_Source material:_
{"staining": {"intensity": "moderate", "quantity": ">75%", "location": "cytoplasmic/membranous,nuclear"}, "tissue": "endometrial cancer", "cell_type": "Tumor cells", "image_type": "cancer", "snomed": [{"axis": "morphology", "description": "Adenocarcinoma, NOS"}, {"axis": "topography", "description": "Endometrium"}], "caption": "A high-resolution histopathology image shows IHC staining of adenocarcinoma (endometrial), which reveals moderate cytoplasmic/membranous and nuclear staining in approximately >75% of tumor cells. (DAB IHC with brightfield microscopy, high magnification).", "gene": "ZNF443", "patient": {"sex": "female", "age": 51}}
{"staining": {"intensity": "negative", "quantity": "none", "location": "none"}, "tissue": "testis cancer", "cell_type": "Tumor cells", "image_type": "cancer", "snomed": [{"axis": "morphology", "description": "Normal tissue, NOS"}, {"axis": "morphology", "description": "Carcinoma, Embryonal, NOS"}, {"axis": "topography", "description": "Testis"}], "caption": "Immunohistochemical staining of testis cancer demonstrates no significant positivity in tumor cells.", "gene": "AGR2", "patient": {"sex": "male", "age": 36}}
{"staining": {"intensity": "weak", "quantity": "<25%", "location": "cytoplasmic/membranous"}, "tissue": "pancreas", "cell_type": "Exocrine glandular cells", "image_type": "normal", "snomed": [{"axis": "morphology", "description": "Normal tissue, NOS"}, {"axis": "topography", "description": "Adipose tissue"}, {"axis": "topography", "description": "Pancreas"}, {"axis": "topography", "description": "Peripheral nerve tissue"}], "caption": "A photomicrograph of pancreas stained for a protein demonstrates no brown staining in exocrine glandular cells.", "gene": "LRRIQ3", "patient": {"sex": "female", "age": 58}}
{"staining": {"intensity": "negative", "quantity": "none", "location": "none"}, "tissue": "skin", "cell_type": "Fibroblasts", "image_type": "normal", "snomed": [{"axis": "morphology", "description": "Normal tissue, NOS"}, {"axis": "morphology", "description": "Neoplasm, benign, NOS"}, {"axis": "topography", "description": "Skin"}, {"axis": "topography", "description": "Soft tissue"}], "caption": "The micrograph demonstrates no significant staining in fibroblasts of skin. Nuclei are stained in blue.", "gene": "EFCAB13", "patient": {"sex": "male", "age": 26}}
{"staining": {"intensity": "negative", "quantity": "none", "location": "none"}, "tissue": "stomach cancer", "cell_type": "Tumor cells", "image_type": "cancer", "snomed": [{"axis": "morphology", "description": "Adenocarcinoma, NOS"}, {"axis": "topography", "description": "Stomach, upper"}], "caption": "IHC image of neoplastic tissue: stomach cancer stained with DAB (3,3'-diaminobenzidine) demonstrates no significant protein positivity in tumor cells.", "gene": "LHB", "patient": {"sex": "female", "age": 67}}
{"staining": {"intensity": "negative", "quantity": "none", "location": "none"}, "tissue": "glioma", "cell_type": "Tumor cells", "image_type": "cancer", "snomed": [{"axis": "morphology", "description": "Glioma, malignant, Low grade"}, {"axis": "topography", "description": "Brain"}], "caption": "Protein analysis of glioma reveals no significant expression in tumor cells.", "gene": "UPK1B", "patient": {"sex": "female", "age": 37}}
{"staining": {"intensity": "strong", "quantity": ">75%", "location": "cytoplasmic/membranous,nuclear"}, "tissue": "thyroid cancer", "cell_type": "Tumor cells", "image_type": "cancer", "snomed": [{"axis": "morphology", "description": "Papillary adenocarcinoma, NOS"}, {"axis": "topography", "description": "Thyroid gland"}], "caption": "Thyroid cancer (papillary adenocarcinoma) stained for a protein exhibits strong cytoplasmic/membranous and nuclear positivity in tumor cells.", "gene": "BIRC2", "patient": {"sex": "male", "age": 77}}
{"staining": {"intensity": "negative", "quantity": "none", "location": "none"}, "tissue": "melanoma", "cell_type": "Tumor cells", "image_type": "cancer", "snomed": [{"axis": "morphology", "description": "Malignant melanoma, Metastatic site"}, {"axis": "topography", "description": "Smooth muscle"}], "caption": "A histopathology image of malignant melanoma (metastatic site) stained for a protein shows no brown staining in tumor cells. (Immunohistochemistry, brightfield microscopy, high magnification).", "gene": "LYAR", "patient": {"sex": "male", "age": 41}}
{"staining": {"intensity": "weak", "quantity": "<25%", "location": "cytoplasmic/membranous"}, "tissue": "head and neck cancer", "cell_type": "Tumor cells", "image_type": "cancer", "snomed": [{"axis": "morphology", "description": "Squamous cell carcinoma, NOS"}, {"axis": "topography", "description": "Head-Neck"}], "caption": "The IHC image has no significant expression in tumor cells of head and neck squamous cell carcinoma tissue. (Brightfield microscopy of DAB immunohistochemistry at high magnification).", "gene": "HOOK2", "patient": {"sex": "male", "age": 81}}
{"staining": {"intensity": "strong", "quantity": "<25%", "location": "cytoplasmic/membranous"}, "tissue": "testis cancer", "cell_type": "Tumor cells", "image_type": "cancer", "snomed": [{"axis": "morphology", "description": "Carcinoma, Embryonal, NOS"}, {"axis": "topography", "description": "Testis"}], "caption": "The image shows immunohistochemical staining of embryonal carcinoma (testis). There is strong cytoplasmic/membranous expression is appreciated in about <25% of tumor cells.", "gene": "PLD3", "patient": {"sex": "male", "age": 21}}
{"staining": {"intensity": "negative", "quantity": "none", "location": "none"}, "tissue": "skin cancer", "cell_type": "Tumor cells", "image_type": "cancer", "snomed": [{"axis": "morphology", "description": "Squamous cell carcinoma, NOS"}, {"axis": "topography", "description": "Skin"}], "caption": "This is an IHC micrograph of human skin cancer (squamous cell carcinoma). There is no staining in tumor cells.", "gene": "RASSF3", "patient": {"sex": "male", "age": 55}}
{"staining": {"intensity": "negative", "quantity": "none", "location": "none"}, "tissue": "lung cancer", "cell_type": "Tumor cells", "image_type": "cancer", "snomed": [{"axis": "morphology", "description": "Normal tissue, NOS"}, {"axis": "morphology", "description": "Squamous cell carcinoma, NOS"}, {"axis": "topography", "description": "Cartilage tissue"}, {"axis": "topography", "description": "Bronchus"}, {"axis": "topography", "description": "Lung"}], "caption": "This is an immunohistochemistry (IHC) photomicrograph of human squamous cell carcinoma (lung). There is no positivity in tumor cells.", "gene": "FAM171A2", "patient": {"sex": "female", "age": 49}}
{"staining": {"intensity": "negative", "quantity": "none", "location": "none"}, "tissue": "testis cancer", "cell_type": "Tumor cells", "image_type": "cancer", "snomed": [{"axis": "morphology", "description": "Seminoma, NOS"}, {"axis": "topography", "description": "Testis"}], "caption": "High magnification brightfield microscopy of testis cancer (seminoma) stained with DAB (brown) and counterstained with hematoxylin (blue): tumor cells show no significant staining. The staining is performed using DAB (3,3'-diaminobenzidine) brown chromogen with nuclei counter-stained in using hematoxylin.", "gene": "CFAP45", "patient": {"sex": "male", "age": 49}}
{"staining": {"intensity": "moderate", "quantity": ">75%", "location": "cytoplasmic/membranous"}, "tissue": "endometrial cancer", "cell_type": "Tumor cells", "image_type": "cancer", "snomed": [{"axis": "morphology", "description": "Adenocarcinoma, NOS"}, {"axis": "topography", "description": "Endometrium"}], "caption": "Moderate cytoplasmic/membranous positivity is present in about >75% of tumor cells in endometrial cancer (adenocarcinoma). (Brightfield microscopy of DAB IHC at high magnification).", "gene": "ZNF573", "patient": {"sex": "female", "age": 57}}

_Work to complete:_ Every line of the data above should be output exactly as written.

_Solution to this task:_
{"staining": {"intensity": "moderate", "quantity": ">75%", "location": "cytoplasmic/membranous,nuclear"}, "tissue": "endometrial cancer", "cell_type": "Tumor cells", "image_type": "cancer", "snomed": [{"axis": "morphology", "description": "Adenocarcinoma, NOS"}, {"axis": "topography", "description": "Endometrium"}], "caption": "A high-resolution histopathology image shows IHC staining of adenocarcinoma (endometrial), which reveals moderate cytoplasmic/membranous and nuclear staining in approximately >75% of tumor cells. (DAB IHC with brightfield microscopy, high magnification).", "gene": "ZNF443", "patient": {"sex": "female", "age": 51}}
{"staining": {"intensity": "negative", "quantity": "none", "location": "none"}, "tissue": "testis cancer", "cell_type": "Tumor cells", "image_type": "cancer", "snomed": [{"axis": "morphology", "description": "Normal tissue, NOS"}, {"axis": "morphology", "description": "Carcinoma, Embryonal, NOS"}, {"axis": "topography", "description": "Testis"}], "caption": "Immunohistochemical staining of testis cancer demonstrates no significant positivity in tumor cells.", "gene": "AGR2", "patient": {"sex": "male", "age": 36}}
{"staining": {"intensity": "weak", "quantity": "<25%", "location": "cytoplasmic/membranous"}, "tissue": "pancreas", "cell_type": "Exocrine glandular cells", "image_type": "normal", "snomed": [{"axis": "morphology", "description": "Normal tissue, NOS"}, {"axis": "topography", "description": "Adipose tissue"}, {"axis": "topography", "description": "Pancreas"}, {"axis": "topography", "description": "Peripheral nerve tissue"}], "caption": "A photomicrograph of pancreas stained for a protein demonstrates no brown staining in exocrine glandular cells.", "gene": "LRRIQ3", "patient": {"sex": "female", "age": 58}}
{"staining": {"intensity": "negative", "quantity": "none", "location": "none"}, "tissue": "skin", "cell_type": "Fibroblasts", "image_type": "normal", "snomed": [{"axis": "morphology", "description": "Normal tissue, NOS"}, {"axis": "morphology", "description": "Neoplasm, benign, NOS"}, {"axis": "topography", "description": "Skin"}, {"axis": "topography", "description": "Soft tissue"}], "caption": "The micrograph demonstrates no significant staining in fibroblasts of skin. Nuclei are stained in blue.", "gene": "EFCAB13", "patient": {"sex": "male", "age": 26}}
{"staining": {"intensity": "negative", "quantity": "none", "location": "none"}, "tissue": "stomach cancer", "cell_type": "Tumor cells", "image_type": "cancer", "snomed": [{"axis": "morphology", "description": "Adenocarcinoma, NOS"}, {"axis": "topography", "description": "Stomach, upper"}], "caption": "IHC image of neoplastic tissue: stomach cancer stained with DAB (3,3'-diaminobenzidine) demonstrates no significant protein positivity in tumor cells.", "gene": "LHB", "patient": {"sex": "female", "age": 67}}
{"staining": {"intensity": "negative", "quantity": "none", "location": "none"}, "tissue": "glioma", "cell_type": "Tumor cells", "image_type": "cancer", "snomed": [{"axis": "morphology", "description": "Glioma, malignant, Low grade"}, {"axis": "topography", "description": "Brain"}], "caption": "Protein analysis of glioma reveals no significant expression in tumor cells.", "gene": "UPK1B", "patient": {"sex": "female", "age": 37}}
{"staining": {"intensity": "strong", "quantity": ">75%", "location": "cytoplasmic/membranous,nuclear"}, "tissue": "thyroid cancer", "cell_type": "Tumor cells", "image_type": "cancer", "snomed": [{"axis": "morphology", "description": "Papillary adenocarcinoma, NOS"}, {"axis": "topography", "description": "Thyroid gland"}], "caption": "Thyroid cancer (papillary adenocarcinoma) stained for a protein exhibits strong cytoplasmic/membranous and nuclear positivity in tumor cells.", "gene": "BIRC2", "patient": {"sex": "male", "age": 77}}
{"staining": {"intensity": "negative", "quantity": "none", "location": "none"}, "tissue": "melanoma", "cell_type": "Tumor cells", "image_type": "cancer", "snomed": [{"axis": "morphology", "description": "Malignant melanoma, Metastatic site"}, {"axis": "topography", "description": "Smooth muscle"}], "caption": "A histopathology image of malignant melanoma (metastatic site) stained for a protein shows no brown staining in tumor cells. (Immunohistochemistry, brightfield microscopy, high magnification).", "gene": "LYAR", "patient": {"sex": "male", "age": 41}}
{"staining": {"intensity": "weak", "quantity": "<25%", "location": "cytoplasmic/membranous"}, "tissue": "head and neck cancer", "cell_type": "Tumor cells", "image_type": "cancer", "snomed": [{"axis": "morphology", "description": "Squamous cell carcinoma, NOS"}, {"axis": "topography", "description": "Head-Neck"}], "caption": "The IHC image has no significant expression in tumor cells of head and neck squamous cell carcinoma tissue. (Brightfield microscopy of DAB immunohistochemistry at high magnification).", "gene": "HOOK2", "patient": {"sex": "male", "age": 81}}
{"staining": {"intensity": "strong", "quantity": "<25%", "location": "cytoplasmic/membranous"}, "tissue": "testis cancer", "cell_type": "Tumor cells", "image_type": "cancer", "snomed": [{"axis": "morphology", "description": "Carcinoma, Embryonal, NOS"}, {"axis": "topography", "description": "Testis"}], "caption": "The image shows immunohistochemical staining of embryonal carcinoma (testis). There is strong cytoplasmic/membranous expression is appreciated in about <25% of tumor cells.", "gene": "PLD3", "patient": {"sex": "male", "age": 21}}
{"staining": {"intensity": "negative", "quantity": "none", "location": "none"}, "tissue": "skin cancer", "cell_type": "Tumor cells", "image_type": "cancer", "snomed": [{"axis": "morphology", "description": "Squamous cell carcinoma, NOS"}, {"axis": "topography", "description": "Skin"}], "caption": "This is an IHC micrograph of human skin cancer (squamous cell carcinoma). There is no staining in tumor cells.", "gene": "RASSF3", "patient": {"sex": "male", "age": 55}}
{"staining": {"intensity": "negative", "quantity": "none", "location": "none"}, "tissue": "lung cancer", "cell_type": "Tumor cells", "image_type": "cancer", "snomed": [{"axis": "morphology", "description": "Normal tissue, NOS"}, {"axis": "morphology", "description": "Squamous cell carcinoma, NOS"}, {"axis": "topography", "description": "Cartilage tissue"}, {"axis": "topography", "description": "Bronchus"}, {"axis": "topography", "description": "Lung"}], "caption": "This is an immunohistochemistry (IHC) photomicrograph of human squamous cell carcinoma (lung). There is no positivity in tumor cells.", "gene": "FAM171A2", "patient": {"sex": "female", "age": 49}}
{"staining": {"intensity": "negative", "quantity": "none", "location": "none"}, "tissue": "testis cancer", "cell_type": "Tumor cells", "image_type": "cancer", "snomed": [{"axis": "morphology", "description": "Seminoma, NOS"}, {"axis": "topography", "description": "Testis"}], "caption": "High magnification brightfield microscopy of testis cancer (seminoma) stained with DAB (brown) and counterstained with hematoxylin (blue): tumor cells show no significant staining. The staining is performed using DAB (3,3'-diaminobenzidine) brown chromogen with nuclei counter-stained in using hematoxylin.", "gene": "CFAP45", "patient": {"sex": "male", "age": 49}}
{"staining": {"intensity": "moderate", "quantity": ">75%", "location": "cytoplasmic/membranous"}, "tissue": "endometrial cancer", "cell_type": "Tumor cells", "image_type": "cancer", "snomed": [{"axis": "morphology", "description": "Adenocarcinoma, NOS"}, {"axis": "topography", "description": "Endometrium"}], "caption": "Moderate cytoplasmic/membranous positivity is present in about >75% of tumor cells in endometrial cancer (adenocarcinoma). (Brightfield microscopy of DAB IHC at high magnification).", "gene": "ZNF573", "patient": {"sex": "female", "age": 57}}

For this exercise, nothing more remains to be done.